When you remove the CEE Ops Center deployment from the SMI Cluster Manager, the CEE namespace is also deleted. This action in turn deletes the secrets from the Kubernetes, which restricts access to the old database. Even when you have the CEE Ops Center deployed again, you will only have a new secret created and cannot restore the deleted secret.

To resolve this issue:

  • Delete the persisted database manually on the OAM nodes located here:

    /data/<cee-namespace>/data-postgres-x). or

  • Upgrade the deployed software of the network function.

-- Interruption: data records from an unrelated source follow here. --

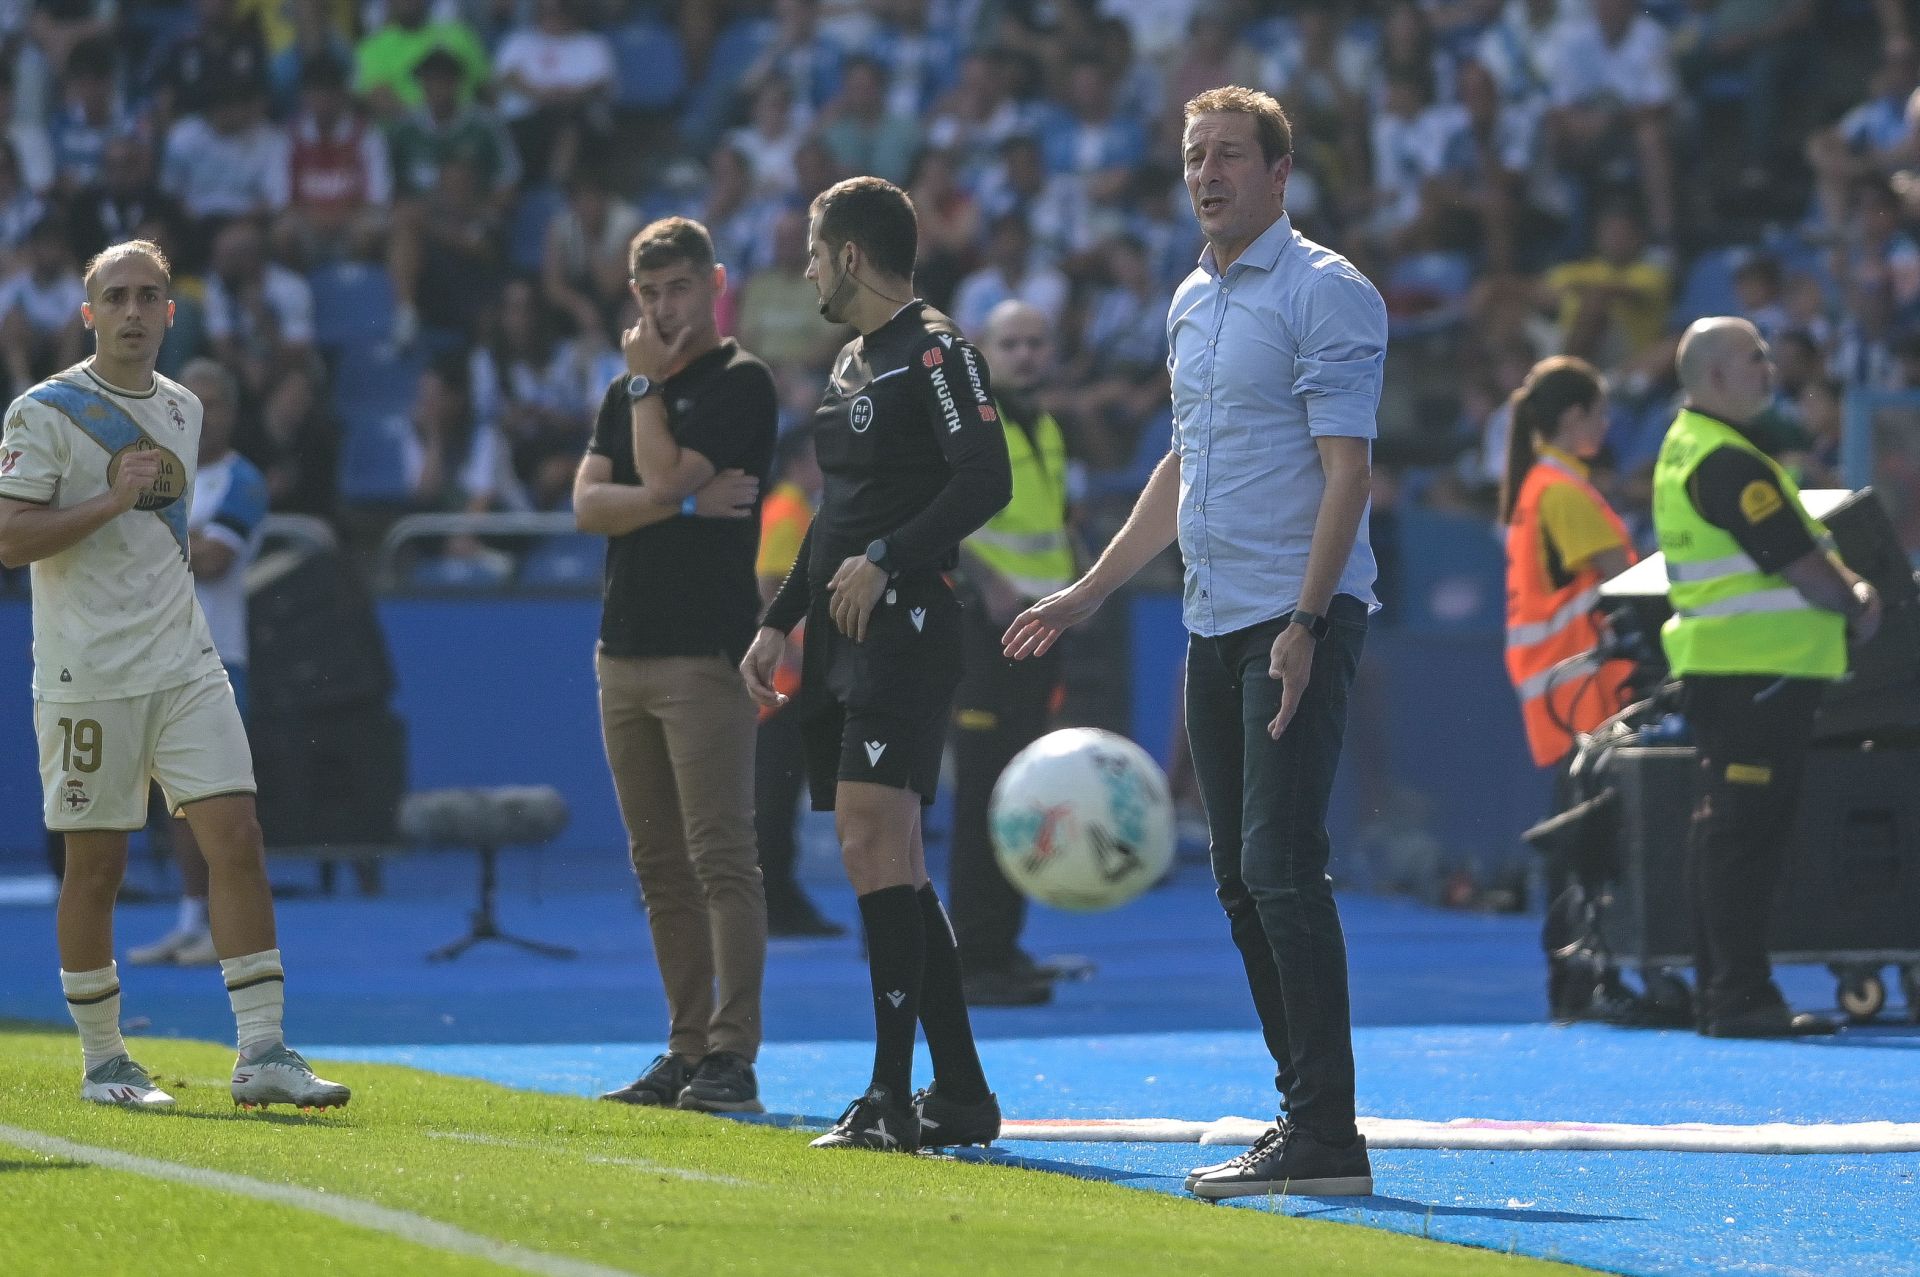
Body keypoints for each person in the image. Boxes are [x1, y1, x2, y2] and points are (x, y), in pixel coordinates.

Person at [1004, 86, 1379, 1198]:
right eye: (1193, 156)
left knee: (1280, 866)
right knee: (1235, 875)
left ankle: (1327, 1132)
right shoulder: (1190, 299)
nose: (1207, 174)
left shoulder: (1326, 290)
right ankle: (1304, 1114)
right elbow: (1183, 465)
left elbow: (1350, 471)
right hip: (1210, 620)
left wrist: (1306, 622)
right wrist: (1090, 589)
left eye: (1229, 155)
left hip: (1292, 620)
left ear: (1280, 173)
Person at [0, 239, 347, 1110]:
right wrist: (111, 498)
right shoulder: (43, 411)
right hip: (88, 673)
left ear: (170, 312)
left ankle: (262, 1049)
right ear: (89, 314)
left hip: (187, 663)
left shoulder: (183, 408)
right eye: (115, 296)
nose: (132, 310)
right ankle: (105, 1061)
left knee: (239, 838)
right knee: (96, 868)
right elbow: (9, 538)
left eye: (147, 296)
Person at [740, 176, 1011, 1152]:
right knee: (887, 857)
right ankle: (961, 1091)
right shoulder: (853, 359)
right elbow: (838, 510)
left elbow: (987, 477)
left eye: (815, 254)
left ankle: (890, 1096)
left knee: (871, 843)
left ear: (851, 255)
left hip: (908, 625)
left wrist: (890, 556)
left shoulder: (937, 350)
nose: (808, 272)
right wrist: (779, 619)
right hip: (844, 633)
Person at [578, 217, 776, 1114]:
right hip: (622, 647)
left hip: (704, 649)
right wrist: (688, 505)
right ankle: (685, 1043)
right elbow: (589, 505)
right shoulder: (627, 388)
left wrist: (647, 392)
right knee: (658, 862)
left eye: (680, 289)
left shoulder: (739, 382)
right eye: (650, 293)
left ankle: (732, 1053)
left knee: (721, 855)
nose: (664, 308)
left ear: (715, 285)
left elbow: (653, 477)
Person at [1653, 317, 1881, 1038]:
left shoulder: (1689, 446)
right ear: (1716, 374)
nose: (1770, 369)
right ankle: (1740, 997)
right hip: (1758, 672)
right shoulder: (1729, 461)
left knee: (1724, 831)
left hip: (1732, 669)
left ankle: (1723, 990)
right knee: (1744, 837)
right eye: (1755, 358)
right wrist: (1859, 601)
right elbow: (1801, 563)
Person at [1496, 355, 1644, 1022]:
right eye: (1599, 412)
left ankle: (1579, 979)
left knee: (1581, 839)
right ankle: (1580, 979)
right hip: (1584, 692)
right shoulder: (1562, 492)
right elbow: (1628, 582)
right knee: (1587, 845)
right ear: (1573, 417)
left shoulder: (1541, 487)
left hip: (1562, 692)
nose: (1607, 424)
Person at [948, 299, 1076, 1007]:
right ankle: (973, 957)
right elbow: (940, 514)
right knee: (983, 794)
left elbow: (1048, 525)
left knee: (1025, 790)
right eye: (1011, 343)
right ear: (984, 351)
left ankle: (1003, 943)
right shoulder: (971, 423)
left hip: (1039, 631)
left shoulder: (1044, 424)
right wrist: (987, 581)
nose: (1025, 354)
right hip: (984, 632)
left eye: (1036, 342)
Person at [128, 358, 270, 968]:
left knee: (219, 800)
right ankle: (192, 919)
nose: (199, 417)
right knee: (177, 803)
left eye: (212, 405)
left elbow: (213, 561)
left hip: (216, 657)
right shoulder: (152, 472)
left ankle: (229, 925)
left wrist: (140, 536)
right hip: (156, 656)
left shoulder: (243, 481)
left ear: (232, 413)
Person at [753, 424, 843, 937]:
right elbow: (771, 585)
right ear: (794, 463)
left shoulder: (793, 508)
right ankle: (774, 900)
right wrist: (793, 650)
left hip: (792, 678)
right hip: (788, 683)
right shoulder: (787, 510)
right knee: (775, 793)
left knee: (778, 793)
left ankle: (777, 896)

To upgrade, perform the following:

    1. Edit the default helm repository the software uses through NETCONF/RESTCONF or CLI.

      helm repository base-repos url  <url from the SMI deployer> 
      Example:
      helm repository base-repos url https://charts.10.192.1.101.nip.io/cee-2019-09-30

      Note


      The show system status command indicates the percentage of software upgrade process completed for the network function.

When the /data is corrupted

When the /data is corrupted, you must remove the /data to resolve the authentication error.

Network Connection Reset

Problem

This section describes how to resolve the network connection reset issue in Geographical Redundancy (GR) deployment.

During GR deployments, the SMI Cluster Manager is deployed on one or more remote sites. When the SMI Cluster Manager is deployed in at least two remote sites and if those deployed SMI Cluster Managers use a common Vrrp-router ID over a common VLAN/network with different IPs for running the traffic on SBI interface, the network connection resets with the following error:

Network error connection resets by peer

Resolution

The network connection resets because the Virtual IP (VIP) router ID is not unique across the two SMI Cluster Managers. You must ensure that the VIP router ID is unique while configuring the K8s clusters. For more details on configuring the cluster, see Clusters Configuration section in UCC SMI Operations Guide Guide.

Vulnerability Scan Reports a False Error Message During the Directory Listing

This section describes how to handle the false error that gets displayed during the vulnerability scan.

Problem

The Show TAC debug package interface requires the Director Listing feature configured. For debugging issues, the operator collects the TAC logs from the directory listing. However, the vulnerability scan incorrectly reports a security error during the listing.

Resolution

The error is invalid since the show-tac-url is secured through password protection, indicating no vulnerability threat associated with this operation.